Ansaru split from Boko Haram in part because its adherents see themselves as part of a more transnational movement that maintains links with those such as al-Shaabab. But since Ansaru is the weaker component, it is other factors that will decide whether the wider jihadi collective moves in their direction. In brief - and where Pakistan, Iraq, Yemen, and Syria too are concerned - the extent to which the transnational vision is enhanced will depend less on the jihadis' own endeavours than on how the west responds.

The echo

This is as true in Mali as anywhere.
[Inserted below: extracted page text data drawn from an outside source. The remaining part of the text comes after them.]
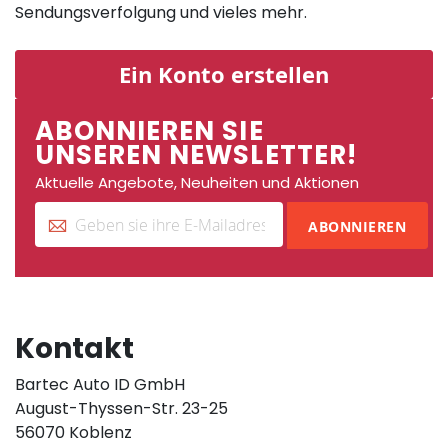
Sendungsverfolgung und vieles mehr.
Ein Konto erstellen
ABONNIEREN SIE
UNSEREN NEWSLETTER!
Aktuelle Angebote, Neuheiten und Aktionen
ABONNIEREN
Kontakt
Bartec Auto ID GmbH
August-Thyssen-Str. 23-25
56070 Koblenz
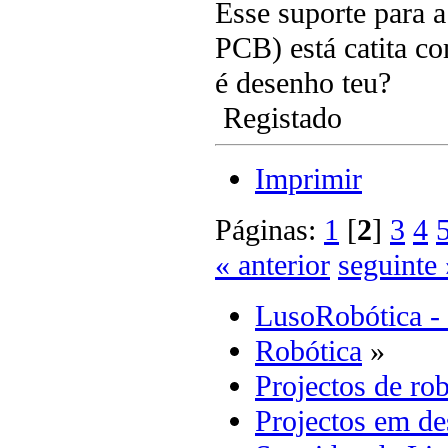
Esse suporte para a
PCB) está catita co
é desenho teu?
Registado
Imprimir
Páginas:
1
[
2
]
3
4
« anterior
seguinte 
LusoRobótica -
Robótica
»
Projectos de rob
Projectos em d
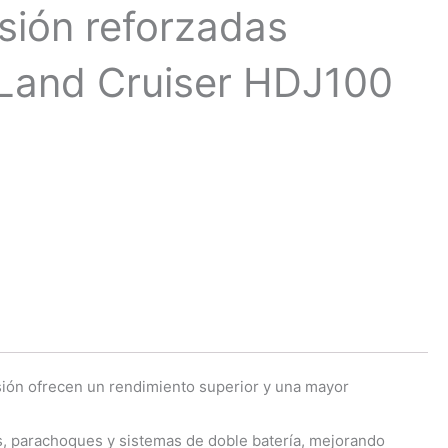
sión reforzadas
Land Cruiser HDJ100
rsión ofrecen un rendimiento superior y una mayor
s, parachoques y sistemas de doble batería, mejorando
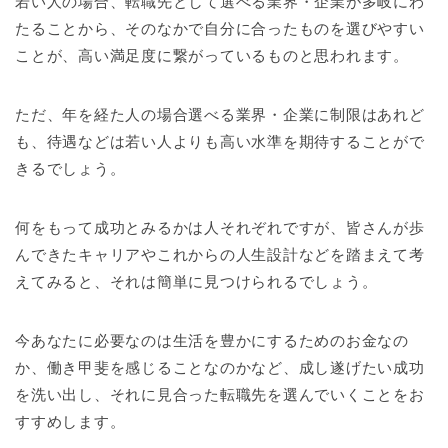
若い人の場合、転職先として選べる業界・企業が多岐にわ
たることから、そのなかで自分に合ったものを選びやすい
ことが、高い満足度に繋がっているものと思われます。
ただ、年を経た人の場合選べる業界・企業に制限はあれど
も、待遇などは若い人よりも高い水準を期待することがで
きるでしょう。
何をもって成功とみるかは人それぞれですが、皆さんが歩
んできたキャリアやこれからの人生設計などを踏まえて考
えてみると、それは簡単に見つけられるでしょう。
今あなたに必要なのは生活を豊かにするためのお金なの
か、働き甲斐を感じることなのかなど、成し遂げたい成功
を洗い出し、それに見合った転職先を選んでいくことをお
すすめします。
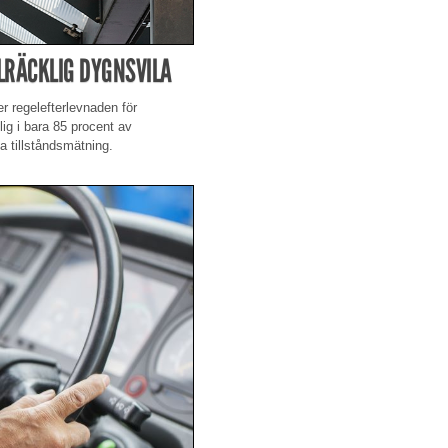
LRÄCKLIG DYGNSVILA
er regelefterlevnaden för
lig i bara 85 procent av
a tillståndsmätning.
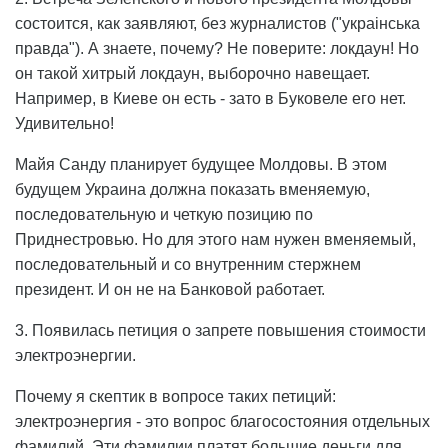
состоится, как заявляют, без журналистов ("украінська
правда"). А знаете, почему? Не поверите: локдаун! Но
он такой хитрый локдаун, выборочно навещает.
Например, в Киеве он есть - зато в Буковеле его нет.
Удивительно!
Майя Санду планирует будущее Молдовы. В этом
будущем Украина должна показать вменяемую,
последовательную и четкую позицию по
Приднестровью. Но для этого нам нужен вменяемый,
последовательный и со внутренним стержнем
президент. И он не на Банковой работает.
3. Появилась петиция о запрете повышения стоимости
электроэнергии.
Почему я скептик в вопросе таких петиций:
электроэнергия - это вопрос благосостояния отдельных
фамилий. Эти фамилии платят большие деньги для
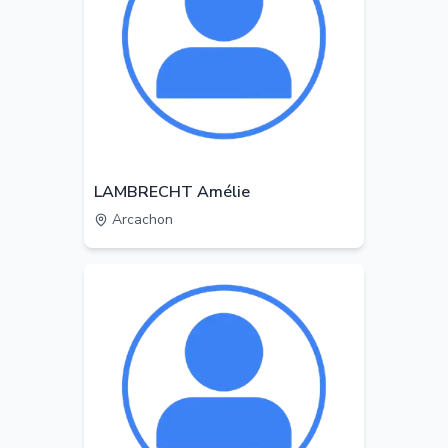
LAMBRECHT Amélie
Arcachon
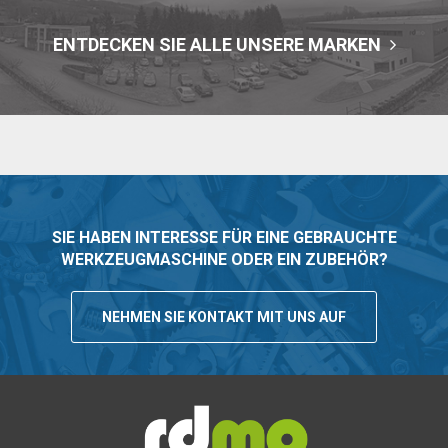
ENTDECKEN SIE ALLE UNSERE MARKEN
SIE HABEN INTERESSE FÜR EINE GEBRAUCHTE
WERKZEUGMASCHINE ODER EIN ZUBEHÖR?
NEHMEN SIE KONTAKT MIT UNS AUF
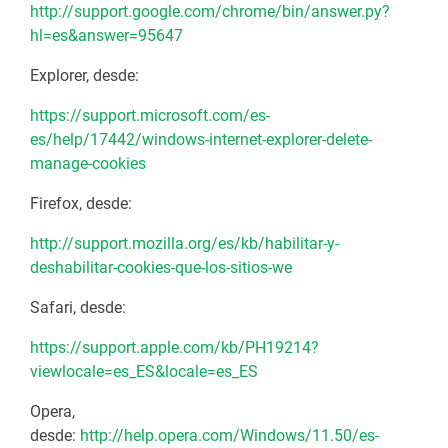
http://support.google.com/chrome/bin/answer.py?
hl=es&answer=95647
Explorer, desde:
https://support.microsoft.com/es-
es/help/17442/windows-internet-explorer-delete-
manage-cookies
Firefox, desde:
http://support.mozilla.org/es/kb/habilitar-y-
deshabilitar-cookies-que-los-sitios-we
Safari, desde:
https://support.apple.com/kb/PH19214?
viewlocale=es_ES&locale=es_ES
Opera,
desde:
http://help.opera.com/Windows/11.50/es-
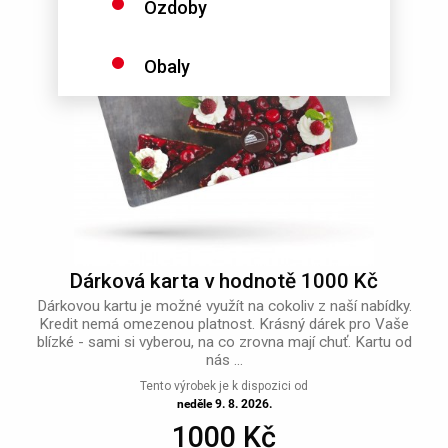
Ozdoby
Obaly
Dárková karta v hodnotě 1000 Kč
Dárkovou kartu je možné využít na cokoliv z naší nabídky.
Kredit nemá omezenou platnost. Krásný dárek pro Vaše
blízké - sami si vyberou, na co zrovna mají chuť. Kartu od
nás ...
Tento výrobek je k dispozici od
neděle 9. 8. 2026.
1000 Kč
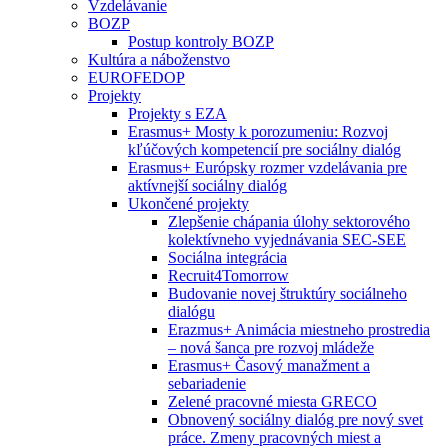
Vzdelávanie
BOZP
Postup kontroly BOZP
Kultúra a náboženstvo
EUROFEDOP
Projekty
Projekty s EZA
Erasmus+ Mosty k porozumeniu: Rozvoj
kľúčových kompetencií pre sociálny dialóg
Erasmus+ Európsky rozmer vzdelávania pre
aktívnejší sociálny dialóg
Ukončené projekty
Zlepšenie chápania úlohy sektorového
kolektívneho vyjednávania SEC-SEE
Sociálna integrácia
Recruit4Tomorrow
Budovanie novej štruktúry sociálneho
dialógu
Erazmus+ Animácia miestneho prostredia
– nová šanca pre rozvoj mládeže
Erasmus+ Časový manažment a
sebariadenie
Zelené pracovné miesta GRECO
Obnovený sociálny dialóg pre nový svet
práce. Zmeny pracovných miest a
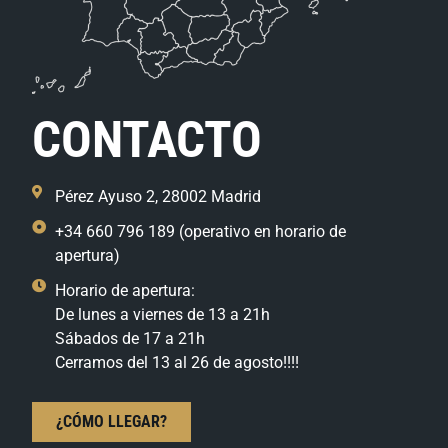
CONTACTO
Pérez Ayuso 2, 28002 Madrid
+34 660 796 189 (operativo en horario de
apertura)
Horario de apertura:
De lunes a viernes de 13 a 21h
Sábados de 17 a 21h
Cerramos del 13 al 26 de agosto!!!!
¿CÓMO LLEGAR?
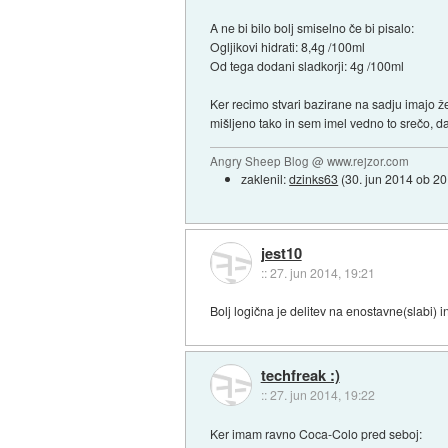
A ne bi bilo bolj smiselno če bi pisalo:
Ogljikovi hidrati: 8,4g /100ml
Od tega dodani sladkorji: 4g /100ml
Ker recimo stvari bazirane na sadju imajo 
mišljeno tako in sem imel vedno to srečo, d
Angry Sheep Blog @ www.rejzor.com
zaklenil:
dzinks63
(
30. jun 2014 ob 20
jest10
::
27. jun 2014, 19:21
Bolj logična je delitev na enostavne(slabi) 
techfreak :)
::
27. jun 2014, 19:22
Ker imam ravno Coca-Colo pred seboj:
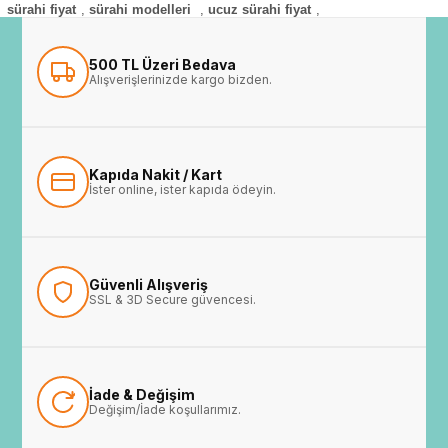
sürahi fiyat
,
sürahi modelleri
,
ucuz sürahi fiyat
,
500 TL Üzeri Bedava
Alışverişlerinizde kargo bizden.
Kapıda Nakit / Kart
İster online, ister kapıda ödeyin.
Güvenli Alışveriş
SSL & 3D Secure güvencesi.
İade & Değişim
Değişim/İade koşullarımız.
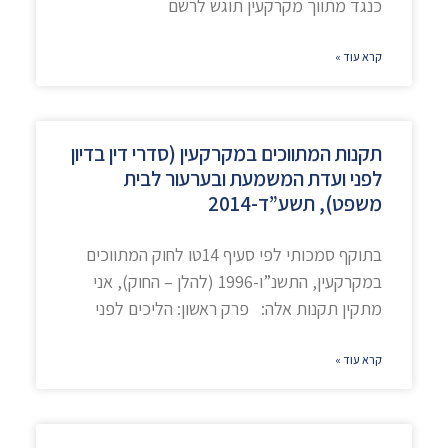
כנגד מתווך מקרקעין תוגש לרשם
קרא עוד »
תקנות המתווכים במקרקעין (סדרי דין בדיון
לפני ועדת המשמעת ובערעור לבית
משפט), תשע”ד-2014
בתוקף סמכותי לפי סעיף 14טו לחוק המתווכים
במקרקעין, התשנ”ו-1996 (להלן – החוק), אני
מתקין תקנות אלה: פרק ראשון: הליכים לפני
קרא עוד »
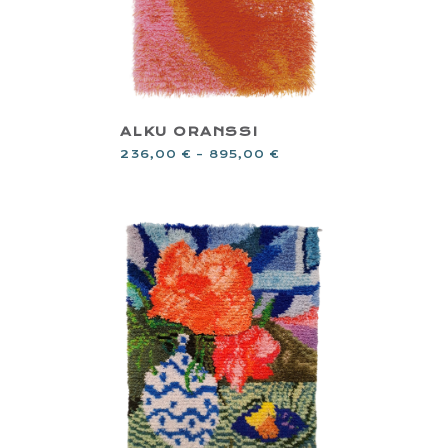
ALKU ORANSSI
236,00
€
–
895,00
€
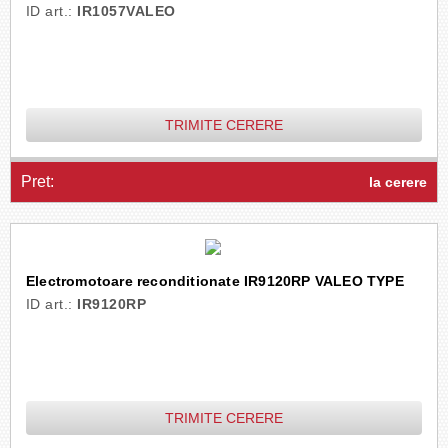
ID art.:
IR1057VALEO
TRIMITE CERERE
Pret:
la cerere
Electromotoare reconditionate IR9120RP VALEO TYPE
ID art.:
IR9120RP
TRIMITE CERERE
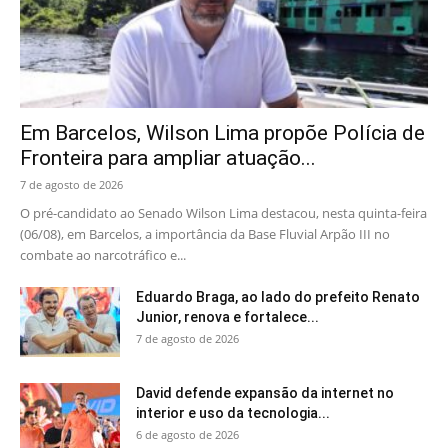
Em Barcelos, Wilson Lima propõe Polícia de
Fronteira para ampliar atuação...
7 de agosto de 2026
O pré-candidato ao Senado Wilson Lima destacou, nesta quinta-feira
(06/08), em Barcelos, a importância da Base Fluvial Arpão III no
combate ao narcotráfico e...
Eduardo Braga, ao lado do prefeito Renato
Junior, renova e fortalece...
7 de agosto de 2026
David defende expansão da internet no
interior e uso da tecnologia...
6 de agosto de 2026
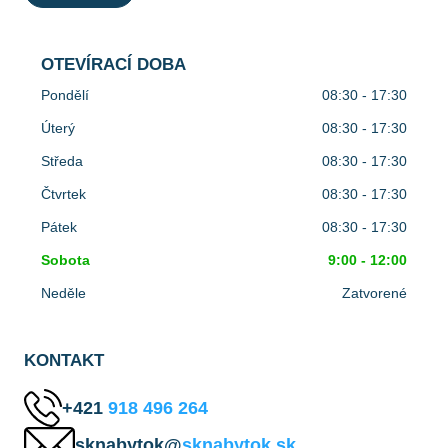
OTEVÍRACÍ DOBA
Pondělí
08:30 - 17:30
Úterý
08:30 - 17:30
Středa
08:30 - 17:30
Čtvrtek
08:30 - 17:30
Pátek
08:30 - 17:30
Sobota
9:00 - 12:00
Neděle
Zatvorené
KONTAKT
+421
918 496 264
sknabytok@
sknabytok.sk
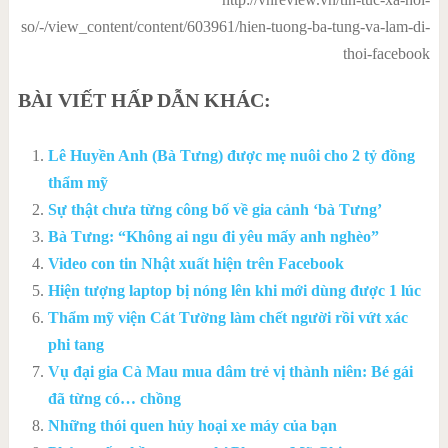
so/-/view_content/content/603961/hien-tuong-ba-tung-va-lam-di-
thoi-facebook
BÀI VIẾT HẤP DẪN KHÁC:
Lê Huyền Anh (Bà Tưng) được mẹ nuôi cho 2 tỷ đồng
thẩm mỹ
Sự thật chưa từng công bố về gia cảnh ‘bà Tưng’
Bà Tưng: “Không ai ngu đi yêu mấy anh nghèo”
Video con tin Nhật xuất hiện trên Facebook
Hiện tượng laptop bị nóng lên khi mới dùng được 1 lúc
Thẩm mỹ viện Cát Tường làm chết người rồi vứt xác
phi tang
Vụ đại gia Cà Mau mua dâm trẻ vị thành niên: Bé gái
đã từng có… chồng
Những thói quen hủy hoại xe máy của bạn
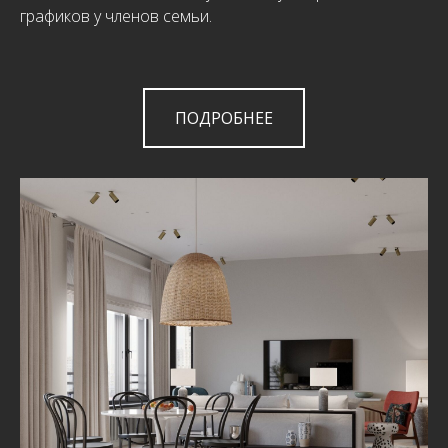
графиков у членов семьи.
ПОДРОБНЕЕ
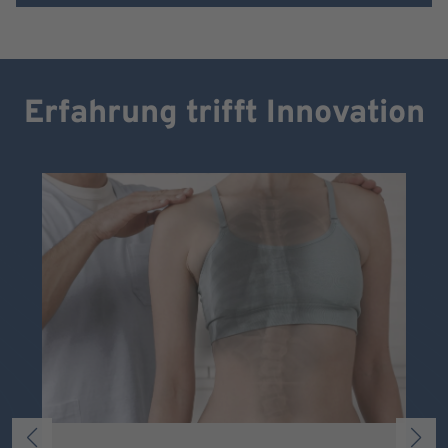
Erfahrung trifft Innovation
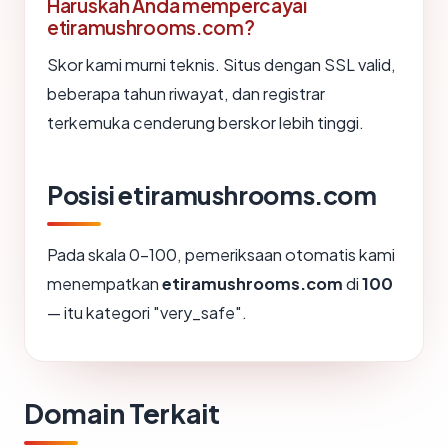
Haruskah Anda mempercayai
etiramushrooms.com?
Skor kami murni teknis. Situs dengan SSL valid,
beberapa tahun riwayat, dan registrar
terkemuka cenderung berskor lebih tinggi.
Posisi etiramushrooms.com
Pada skala 0-100, pemeriksaan otomatis kami
menempatkan
etiramushrooms.com
di
100
— itu kategori "very_safe".
Domain Terkait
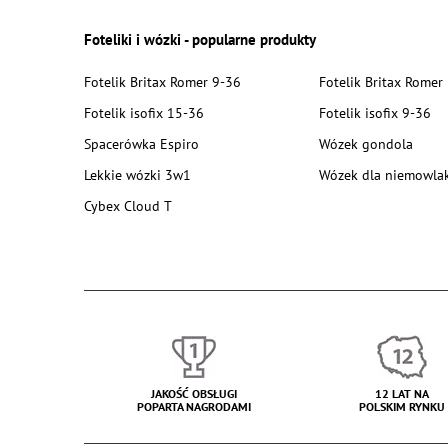
Foteliki i wózki - popularne produkty
Fotelik Britax Romer 9-36
Fotelik Britax Romer
Fotelik isofix 15-36
Fotelik isofix 9-36
Spacerówka Espiro
Wózek gondola
Lekkie wózki 3w1
Wózek dla niemowla
Cybex Cloud T
JAKOŚĆ OBSŁUGI
12 LAT NA
POPARTA NAGRODAMI
POLSKIM RYNKU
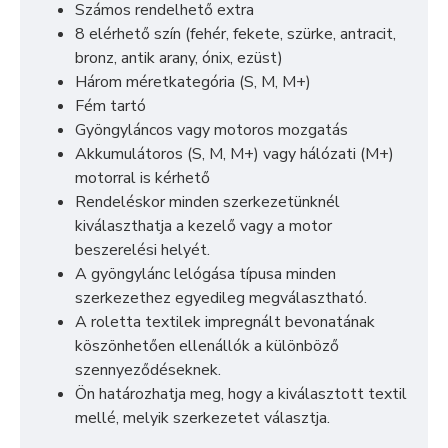
Számos rendelhető extra
8 elérhető szín (fehér, fekete, szürke, antracit,
bronz, antik arany, ónix, ezüst)
Három méretkategória (S, M, M+)
Fém tartó
Gyöngyláncos vagy motoros mozgatás
Akkumulátoros (S, M, M+) vagy hálózati (M+)
motorral is kérhető
Rendeléskor minden szerkezetünknél
kiválaszthatja a kezelő vagy a motor
beszerelési helyét.
A gyöngylánc lelógása típusa minden
szerkezethez egyedileg megválasztható.
A roletta textilek impregnált bevonatának
köszönhetően ellenállók a különböző
szennyeződéseknek.
Ön határozhatja meg, hogy a kiválasztott textil
mellé, melyik szerkezetet választja.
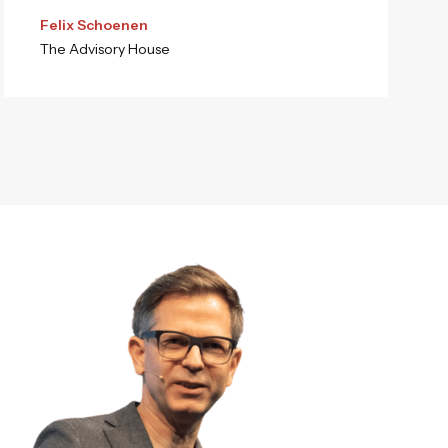
Felix Schoenen
The Advisory House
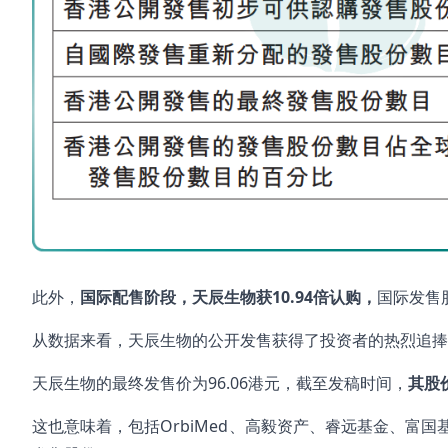
此外，
国际配售阶段，天辰生物获
10.94
倍认购，
国际发售股
从数据来看，天辰生物的公开发售获得了投资者的热烈追捧
天辰生物的最终发售价为96.06港元，截至发稿时间，
其股
这也意味着，包括OrbiMed、高毅资产、睿远基金、富国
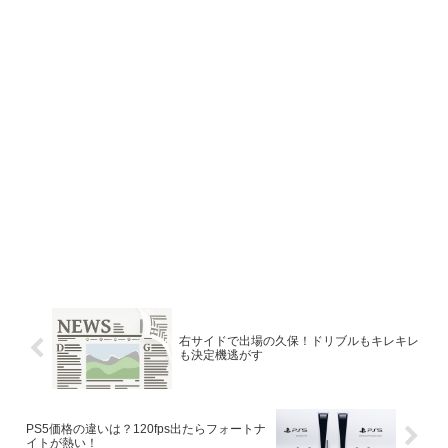
右サイドで出場の久保！ドリブルもキレキレ
も決定機逃がす
PS5価格の違いは？120fps出たらフォートナ
イトが熱い！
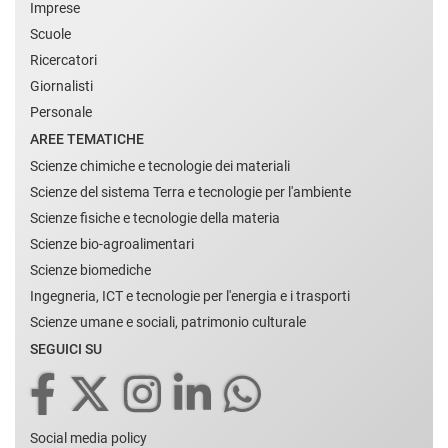
Imprese
Scuole
Ricercatori
Giornalisti
Personale
AREE TEMATICHE
Scienze chimiche e tecnologie dei materiali
Scienze del sistema Terra e tecnologie per l'ambiente
Scienze fisiche e tecnologie della materia
Scienze bio-agroalimentari
Scienze biomediche
Ingegneria, ICT e tecnologie per l'energia e i trasporti
Scienze umane e sociali, patrimonio culturale
SEGUICI SU
Social media policy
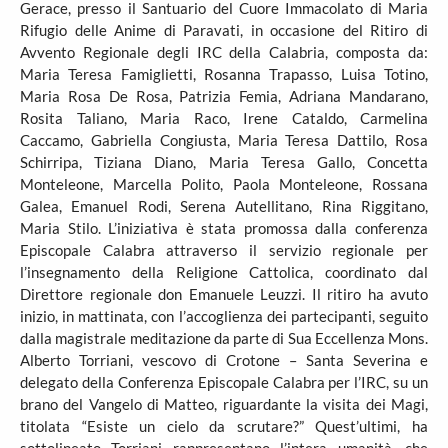
Gerace, presso il Santuario del Cuore Immacolato di Maria
Rifugio delle Anime di Paravati, in occasione del Ritiro di
Avvento Regionale degli IRC della Calabria, composta da:
Maria Teresa Famiglietti, Rosanna Trapasso, Luisa Totino,
Maria Rosa De Rosa, Patrizia Femia, Adriana Mandarano,
Rosita Taliano, Maria Raco, Irene Cataldo, Carmelina
Caccamo, Gabriella Congiusta, Maria Teresa Dattilo, Rosa
Schirripa, Tiziana Diano, Maria Teresa Gallo, Concetta
Monteleone, Marcella Polito, Paola Monteleone, Rossana
Galea, Emanuel Rodi, Serena Autellitano, Rina Riggitano,
Maria Stilo. L’iniziativa è stata promossa dalla conferenza
Episcopale Calabra attraverso il servizio regionale per
l’insegnamento della Religione Cattolica, coordinato dal
Direttore regionale don Emanuele Leuzzi. Il ritiro ha avuto
inizio, in mattinata, con l’accoglienza dei partecipanti, seguito
dalla magistrale meditazione da parte di Sua Eccellenza Mons.
Alberto Torriani, vescovo di Crotone – Santa Severina e
delegato della Conferenza Episcopale Calabra per l’IRC, su un
brano del Vangelo di Matteo, riguardante la visita dei Magi,
titolata “Esiste un cielo da scrutare?” Quest’ultimi, ha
In the coming weeks, French troops may well dislodge the northern rebels from some of the larger towns, though - unless the French then agree to a drawdown and offer a degree of negotiation - the war will likely morph into a long-lasting guerrilla conflict. If the French remain, the agenda will be set by the core elements of "remote-control" war: armed drones, targeted assassination, special forces, privatised military, and repeated air-strikes.

The risk here is that even with no formal declaration, the way the war in northern Africa is conducted (including the more intensive use of drones, as in Yemen and Somalia) will begin to resemble other spaces of the "war on terror", and encourage the view that the immediate enemy is indeed a pernicious transnational threat that can only be controlled by military force. In adopting this approach, the western forces will be doing exactly what Osama bin Laden's successors want.

The very first column in this series, published shortly after 9/11, suggested that al-Qaida supported the attack partly to set a trap for the United States and incite it into an extreme military reaction (see "Afghanistan: the problem with military action", 28 September 2001). That the lure worked was to be confirmed by the invasions of Afghanistan and Iraq, and the zealous rhetoric of George W Bush's speeches of 2002-03 that accompanied them.

The world, in short, has been here before - yet a mere decade on, its most powerful leaders have learned so little.